**Extracted text**.
+-------+

# Sugar: long term storage / canning



## Tacitus (Dec 30, 2012)

My long term sugar preps are #10 cans from the LDS bishop's storehouse. I didn't work the canning station when they sealed them, but I thought they put an oxygen absorber in each can...but maybe they didn't.

What is the recommendation here? I see in the Tang thread that some don't recommend O2 absorbers for Tang. Do they interact with the sugar badly?

I was thinking about buying a 50 pound bag of sugar at Costco and storing it in buckets. I was going to use O2 absorbers. Should I not? Should I just seal the buckets and be done with it?


----------



## swjohnsey (Jan 21, 2013)

I'm not sure this is the "right way" but I was able to get 37 lbs of sugar in a five gallon bucket. I put some dry ice in the bottom to purge the oxygen and then sealed it was a Gamma lid. I suspect sugar will last indefinately without any purging if the bugs a such are kept out.

+-------+

**Study material**.
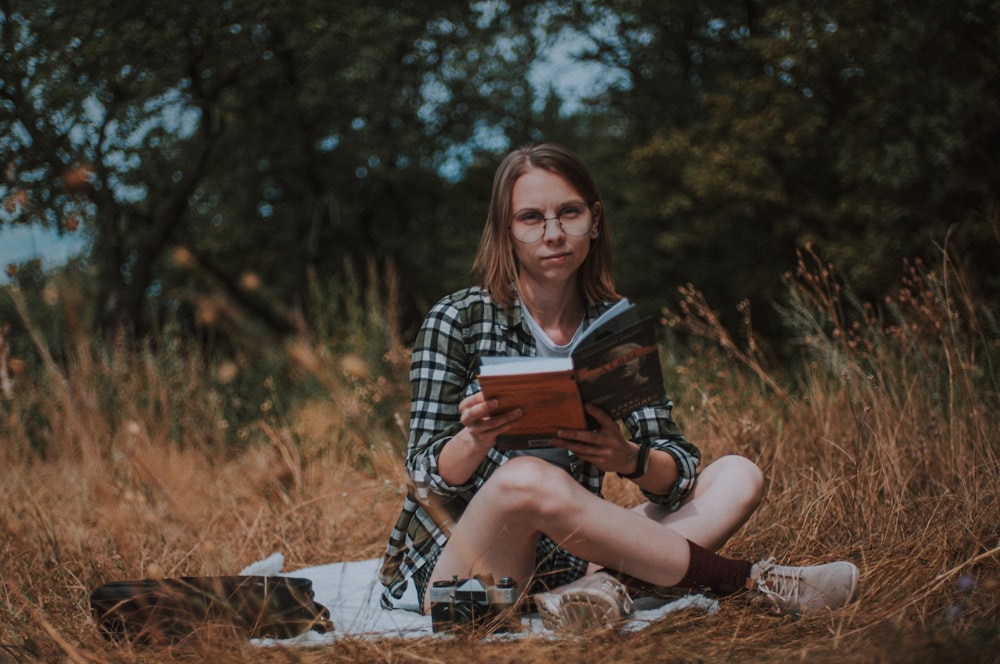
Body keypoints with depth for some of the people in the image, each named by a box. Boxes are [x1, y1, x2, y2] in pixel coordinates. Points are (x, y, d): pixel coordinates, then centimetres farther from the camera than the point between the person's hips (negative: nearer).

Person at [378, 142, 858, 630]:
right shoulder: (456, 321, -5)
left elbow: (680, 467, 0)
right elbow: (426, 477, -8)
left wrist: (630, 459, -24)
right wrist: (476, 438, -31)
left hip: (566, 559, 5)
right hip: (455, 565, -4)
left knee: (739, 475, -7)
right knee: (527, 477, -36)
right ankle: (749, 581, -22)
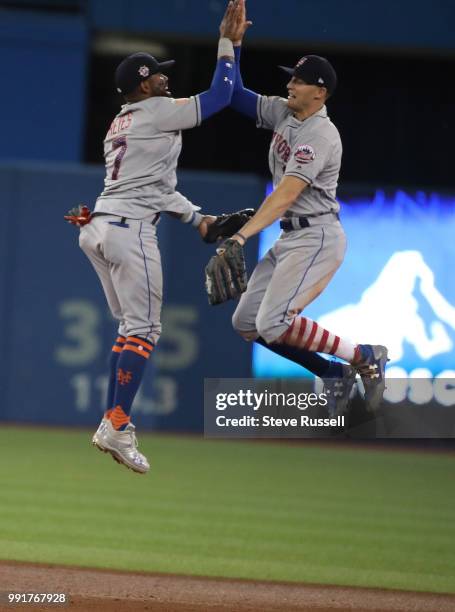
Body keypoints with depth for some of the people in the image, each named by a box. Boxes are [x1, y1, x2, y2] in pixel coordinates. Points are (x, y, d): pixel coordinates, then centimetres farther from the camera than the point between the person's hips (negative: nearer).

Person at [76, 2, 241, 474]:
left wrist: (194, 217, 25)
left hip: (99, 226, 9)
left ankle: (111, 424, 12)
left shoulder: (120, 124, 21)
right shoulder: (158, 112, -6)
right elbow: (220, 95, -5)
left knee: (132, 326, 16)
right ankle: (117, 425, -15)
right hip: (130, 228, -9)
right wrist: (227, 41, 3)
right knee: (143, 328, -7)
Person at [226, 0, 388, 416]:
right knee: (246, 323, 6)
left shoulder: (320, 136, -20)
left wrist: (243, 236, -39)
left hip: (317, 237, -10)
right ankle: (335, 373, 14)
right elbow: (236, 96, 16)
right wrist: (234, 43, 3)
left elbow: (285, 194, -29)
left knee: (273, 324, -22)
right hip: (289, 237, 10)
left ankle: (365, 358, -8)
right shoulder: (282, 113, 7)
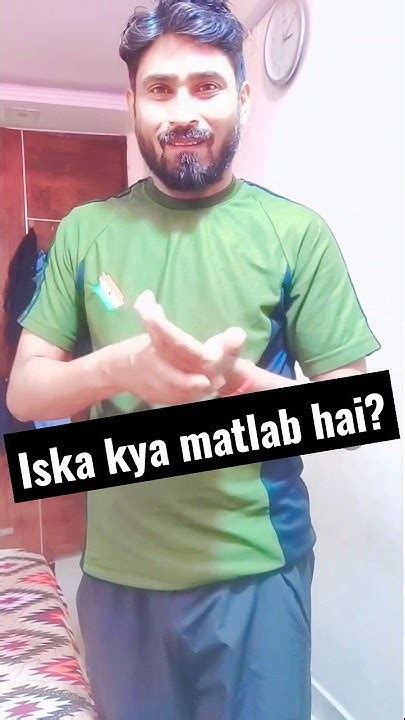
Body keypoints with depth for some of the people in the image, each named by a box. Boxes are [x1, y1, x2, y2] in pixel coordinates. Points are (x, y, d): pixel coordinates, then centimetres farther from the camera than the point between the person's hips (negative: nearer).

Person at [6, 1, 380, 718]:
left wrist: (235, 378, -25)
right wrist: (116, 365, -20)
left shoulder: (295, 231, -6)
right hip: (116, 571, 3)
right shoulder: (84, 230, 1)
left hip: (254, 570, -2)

+-------+

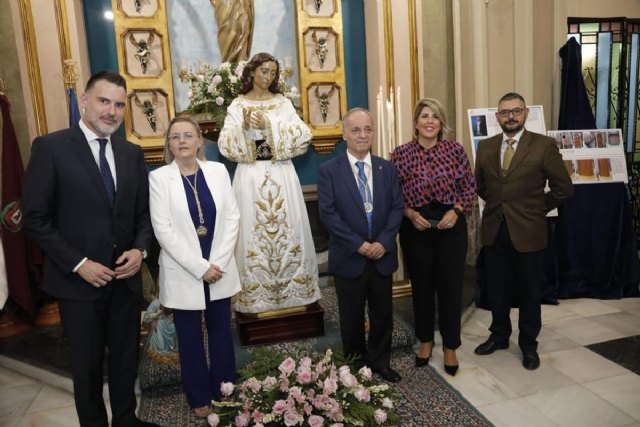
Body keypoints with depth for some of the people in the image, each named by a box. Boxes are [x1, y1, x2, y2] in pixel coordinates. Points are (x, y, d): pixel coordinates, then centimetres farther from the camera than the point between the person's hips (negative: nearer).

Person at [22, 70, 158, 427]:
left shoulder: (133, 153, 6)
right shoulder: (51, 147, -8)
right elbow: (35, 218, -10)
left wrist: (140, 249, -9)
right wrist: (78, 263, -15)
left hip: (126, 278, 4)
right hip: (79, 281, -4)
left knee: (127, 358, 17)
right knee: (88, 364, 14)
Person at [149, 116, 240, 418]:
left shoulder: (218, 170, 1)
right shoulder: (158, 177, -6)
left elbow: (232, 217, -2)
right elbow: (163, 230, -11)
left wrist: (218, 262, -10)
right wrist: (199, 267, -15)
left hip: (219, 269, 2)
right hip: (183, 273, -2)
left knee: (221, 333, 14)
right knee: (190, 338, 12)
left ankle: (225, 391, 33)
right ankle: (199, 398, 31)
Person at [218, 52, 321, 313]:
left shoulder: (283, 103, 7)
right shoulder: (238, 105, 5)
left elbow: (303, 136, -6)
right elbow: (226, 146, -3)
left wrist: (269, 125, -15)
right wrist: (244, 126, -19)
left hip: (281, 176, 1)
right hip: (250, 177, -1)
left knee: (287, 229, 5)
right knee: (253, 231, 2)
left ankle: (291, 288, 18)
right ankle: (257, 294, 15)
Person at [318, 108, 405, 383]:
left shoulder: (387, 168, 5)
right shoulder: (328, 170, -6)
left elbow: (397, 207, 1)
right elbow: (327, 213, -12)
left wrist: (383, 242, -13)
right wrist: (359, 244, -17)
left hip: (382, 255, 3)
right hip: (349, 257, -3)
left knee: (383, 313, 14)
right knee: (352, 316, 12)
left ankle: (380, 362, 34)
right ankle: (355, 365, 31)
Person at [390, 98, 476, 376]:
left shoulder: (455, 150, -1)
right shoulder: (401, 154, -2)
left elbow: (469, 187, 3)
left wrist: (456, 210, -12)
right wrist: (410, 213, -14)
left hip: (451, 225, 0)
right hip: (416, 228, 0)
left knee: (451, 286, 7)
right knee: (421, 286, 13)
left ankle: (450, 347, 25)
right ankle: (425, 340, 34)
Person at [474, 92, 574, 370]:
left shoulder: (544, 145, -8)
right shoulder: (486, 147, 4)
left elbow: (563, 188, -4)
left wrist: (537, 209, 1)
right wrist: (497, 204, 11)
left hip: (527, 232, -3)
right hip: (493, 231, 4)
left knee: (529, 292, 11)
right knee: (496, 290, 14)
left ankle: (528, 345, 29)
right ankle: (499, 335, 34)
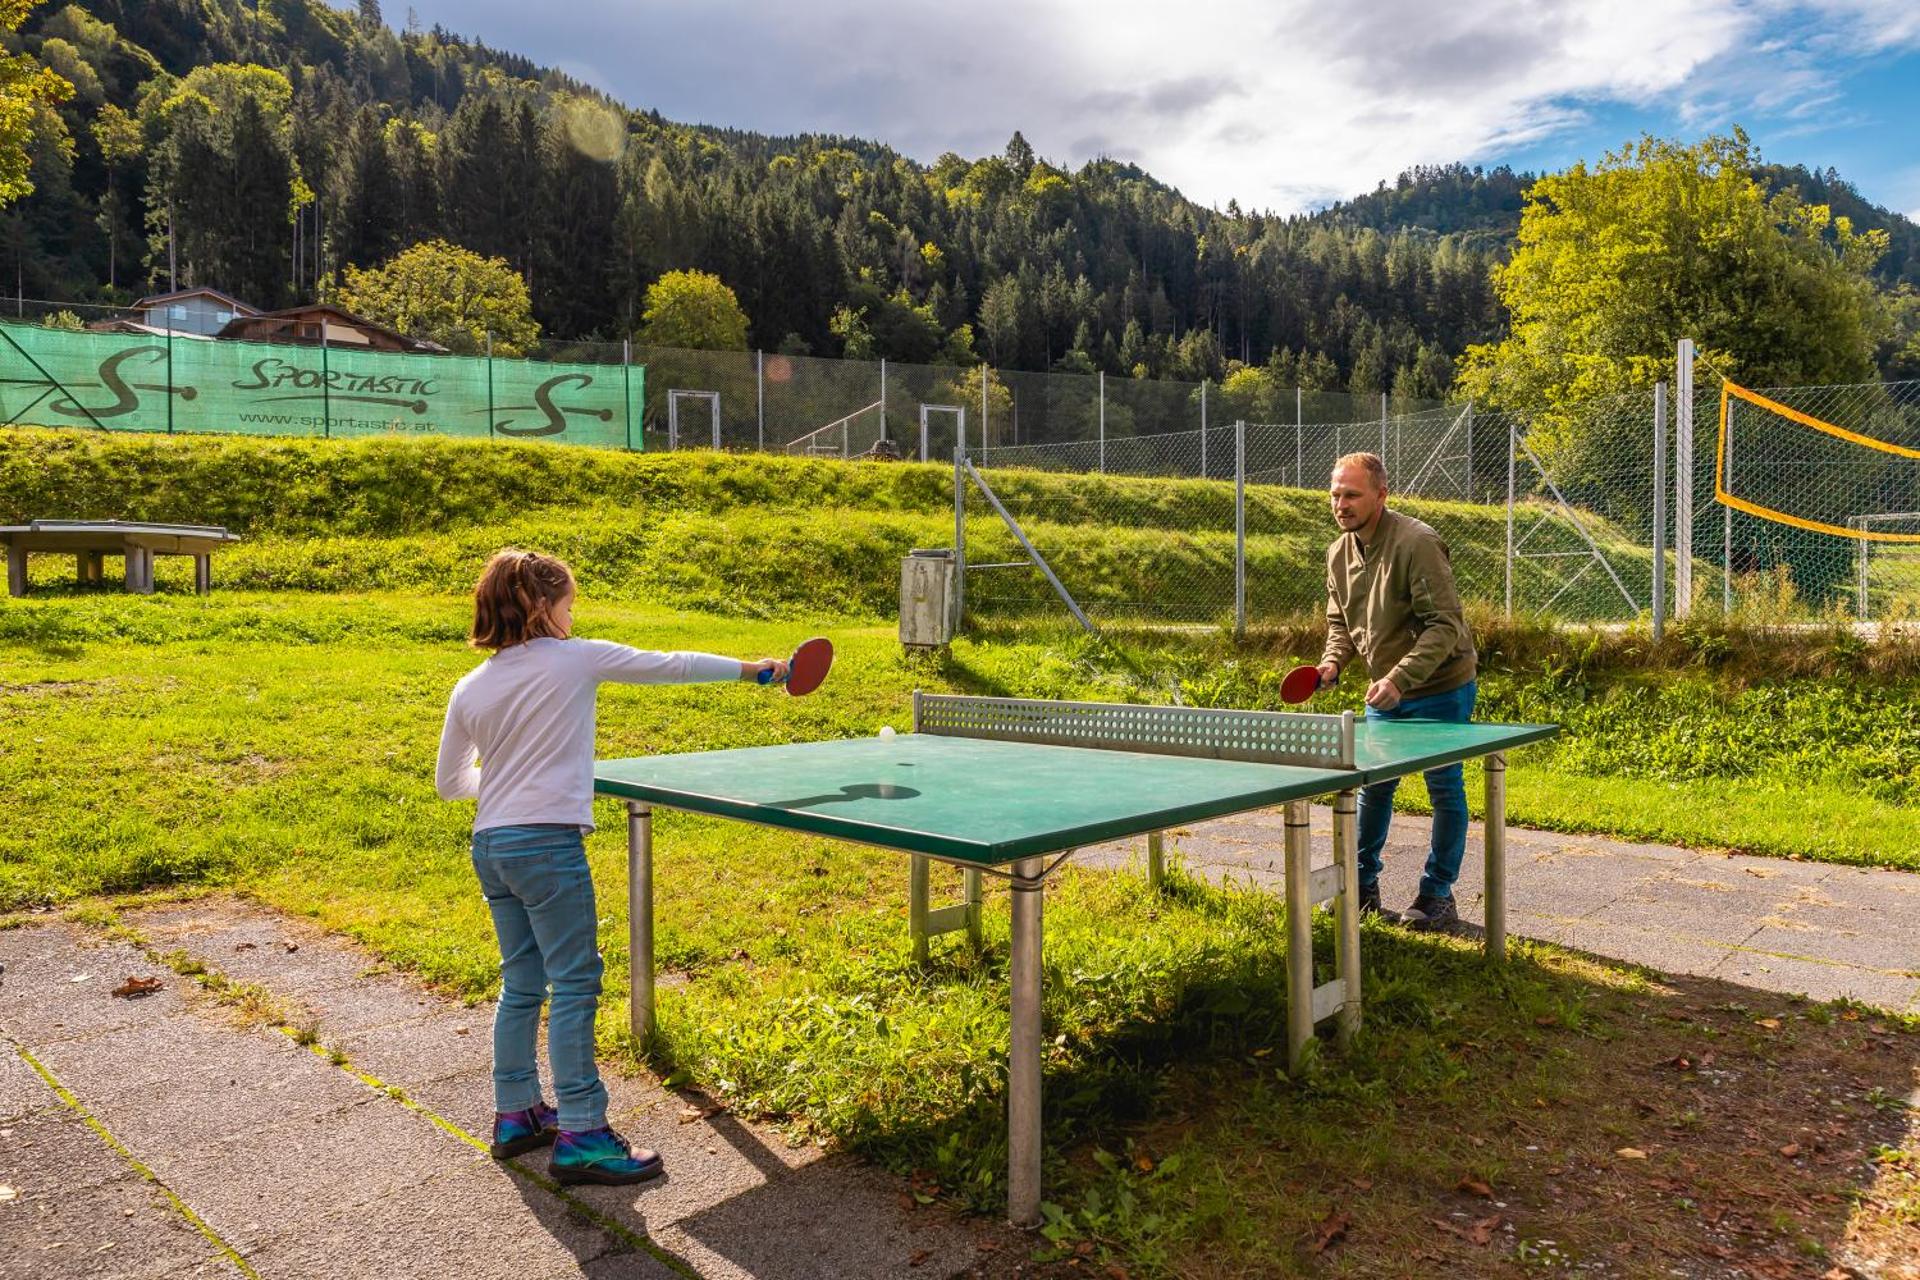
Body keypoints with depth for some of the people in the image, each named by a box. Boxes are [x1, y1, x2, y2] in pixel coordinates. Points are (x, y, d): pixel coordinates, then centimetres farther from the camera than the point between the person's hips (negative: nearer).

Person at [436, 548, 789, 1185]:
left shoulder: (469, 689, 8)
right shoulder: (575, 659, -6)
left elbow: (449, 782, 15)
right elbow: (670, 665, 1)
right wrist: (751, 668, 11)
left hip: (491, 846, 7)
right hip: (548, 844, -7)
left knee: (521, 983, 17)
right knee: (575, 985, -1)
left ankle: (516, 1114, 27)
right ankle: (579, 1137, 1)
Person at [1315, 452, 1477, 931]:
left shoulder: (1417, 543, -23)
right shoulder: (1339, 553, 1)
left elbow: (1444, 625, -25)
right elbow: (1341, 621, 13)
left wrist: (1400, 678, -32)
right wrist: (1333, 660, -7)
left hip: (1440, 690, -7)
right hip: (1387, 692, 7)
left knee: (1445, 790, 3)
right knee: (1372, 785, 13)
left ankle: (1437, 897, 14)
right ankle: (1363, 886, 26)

+-------+

**Required action 1**. Please retype everything in the sugar storage thread from "My long term" down to "the sugar badly?", word for word.
**Required action 2**. Pick up the sugar storage thread after its final sentence and keep writing it.

**Exercise response 1**.
My long term sugar preps are #10 cans from the LDS bishop's storehouse. I didn't work the canning station when they sealed them, but I thought they put an oxygen absorber in each can...but maybe they didn't.

What is the recommendation here? I see in the Tang thread that some don't recommend O2 absorbers for Tang. Do they interact with the sugar badly?

**Exercise response 2**.
----------



## OldCootHillbilly (Jul 9, 2010)

Storin sugar simply be a matter a keepin moisture way from it. Ifin yer storin bulk (5 gallon buckets) a nice plastic bag (don't use a garbagage bag) in the bucket, fill it as close ta the top as yall can. Good tight fittin lid. Sugar should last till the next ice age. Thin bout O2 absorbers be that yalls sugar can get lumpy. Still fine ta use, just gets hard.

I store 4 an 5 pound bags (buy when it be on sale cheap) an vac seal. I've opened some up from 7 year ago an just bairly some lumps so I'll keep storin mine thisa way. Easy ta transport an store fer me.


----------



## weedygarden (Apr 27, 2011)

*no to oxygen absorbers in sugar*

When you can at the LDS Bishops storehouse, they will tell you not to use oxygen absorbers in your sugar. Evidently it will make your sugar hard as a rock.

I buy sugar when it is on sale, November and December typically, and I keep it in the original bag. I just put the bags into 5 gallon buckets and seal them up. I keep one bucket of sugar with a gamma seal lid so that I can easily access it.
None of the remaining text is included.